O visitante se surpreenderá com os tesouros da academia. Logo ao entrar no museu, depara-se com uma réplica do primeiro estetoscópio, que chegou ao Brasil no século XIX. Inventado em 1818 pelo médico francês Rene Laennec, amigo de dom Pedro I, o instrumento é feito de madeira e se parece com um canudo. Seu formato foi desenvolvido assim porque na época os maridos queriam que os médicos ficassem o mais longe possível de suas esposas durante o exame clínico. Com o longo instrumento, era possível escutar os batimentos cardíacos sem se aproximar delas. Ao circular pela sala, o interessado certamente sentirá arrepios ao ver a máscara de ferro que era preenchida por um tecido embebido em álcool e colocada no rosto do paciente para anestesiá-lo antes de uma cirurgia. São de espantar ainda os antigos aparelhos usados para fazer exames de fundo de olho. Eram verdadeiras engenhocas. O que está exposto foi produzido por volta do ano de 1900 e nem de longe lembra as máquinas sofisticadas de hoje. Ao observar a rudeza desses aparelhos, pode-se verificar o quanto a medicina evoluiu.

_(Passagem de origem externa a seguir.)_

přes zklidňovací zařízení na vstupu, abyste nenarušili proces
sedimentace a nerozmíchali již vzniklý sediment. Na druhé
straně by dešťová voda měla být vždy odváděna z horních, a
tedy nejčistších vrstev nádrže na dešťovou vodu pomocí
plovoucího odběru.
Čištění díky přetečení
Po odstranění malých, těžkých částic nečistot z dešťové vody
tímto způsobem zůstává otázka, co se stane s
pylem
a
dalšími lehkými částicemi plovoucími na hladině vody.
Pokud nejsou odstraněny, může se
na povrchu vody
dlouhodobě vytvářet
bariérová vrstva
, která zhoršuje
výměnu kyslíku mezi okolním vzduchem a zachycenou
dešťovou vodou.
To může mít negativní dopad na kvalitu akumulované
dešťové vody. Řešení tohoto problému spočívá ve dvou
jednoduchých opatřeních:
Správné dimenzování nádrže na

O acervo abriga também instrumentos que pertenceram a especialistas famosos. Um deles é o microscópio do médico Miguel Couto, que realizou estudos sobre febre amarela no início do século XX, além de peças como a cadeira usada por dom Pedro II quando ele presidia as sessões solenes da academia. A primeira da qual participou foi em 1835. Na época, a instituição era chamada de Academia Imperial de Medicina. Esse nome foi mantido até a Proclamação da República, em 1889.

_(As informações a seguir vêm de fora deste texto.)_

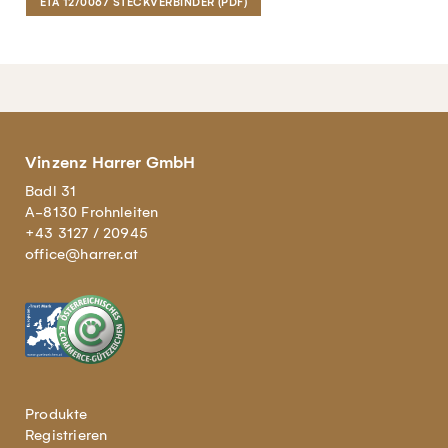
ETA 12/0067 STECKVERBINDER (PDF)
Vinzenz Harrer GmbH
Badl 31
A-8130 Frohnleiten
+43 3127 / 20945
office@harrer.at
Produkte
Registrieren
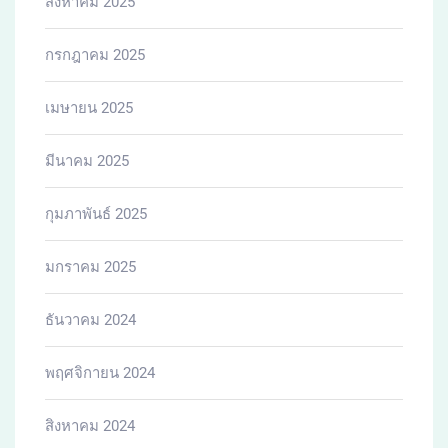
สิงหาคม 2025
กรกฎาคม 2025
เมษายน 2025
มีนาคม 2025
กุมภาพันธ์ 2025
มกราคม 2025
ธันวาคม 2024
พฤศจิกายน 2024
สิงหาคม 2024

As preciosidades literárias da academia são um deslumbre à parte. Sua biblioteca conta com 12 mil obras, 417 delas raras. Estão incluídos nesta lista estudos originais de médicos famosos, como Carlos Chagas e Oswaldo Cruz, uma coleção de dez obras escritas por Hipócrates – o pai da medicina – e o fac-símile do livro médico brasileiro mais antigo, o Erário mineral, de 1735. Escrito pelo médico português Luís Gomes Ferreira, a edição recebeu esse nome em homenagem à então Província de Minas Gerais, que se destacava no País pelo ouro que produzia. O livro ensinava os brasileiros a se tratarem com plantas nativas.

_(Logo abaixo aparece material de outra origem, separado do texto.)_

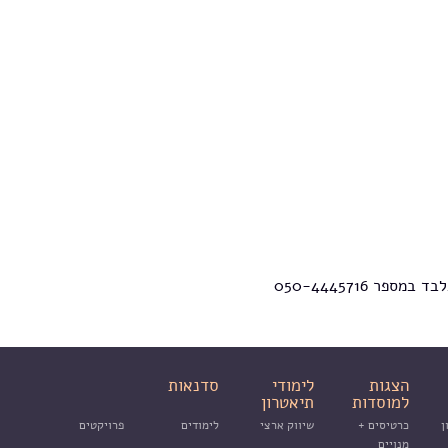
פר 050-4445716
הצגות
לימודי
סדנאות
למוסדות
תיאטרון
ן
כרטיסים +
שיווק ארצי
לימודים
פרויקטים
מנויים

Quitutes – A academia zela não só pelo seu acervo, mas também por suas tradições. Todas as quinta-feiras, a instituição realiza, pontualmente às 17 h, o chá da tarde. O encontro, regado a quitutes requintados, servidos na mais fina prata, reúne integrantes da instituição. Um deles é o oncologista Gilberto Schwartsmann, 48 anos, um dos mais novos membros da entidade. O especialista entrou na academia no ano passado, mas já assumiu
a função de gerenciar a biblioteca. Gilberto é um dos organizadores
do Centro de Memória Médica, que trará informações sobre a origem
de cada especialidade no Brasil. “A intenção é construí-lo até o
final deste ano”, comenta.

Para fazer parte da academia é preciso passar por um processo seletivo rigoroso. O interessado deve ter no mínimo 15 anos de formado, apresentar uma tese inédita e receber pelo menos 30 votos entre os acadêmicos. Atualmente, a entidade conta com 100 integrantes – ao longo de sua história já passaram por lá 800 médicos. Todos precisam entrar no espírito da instituição. Seu objetivo é debater a ciência médica e suas novidades e ajudar os governos na formulação de políticas de saúde pública. Recentemente, foi incorporado ao seu rol de funções outras tarefas. Discutir com as universidades de medicina alternativa para melhorar a formação dos profissionais é uma delas. Como se vê, os imortais da medicina querem mais do que chá.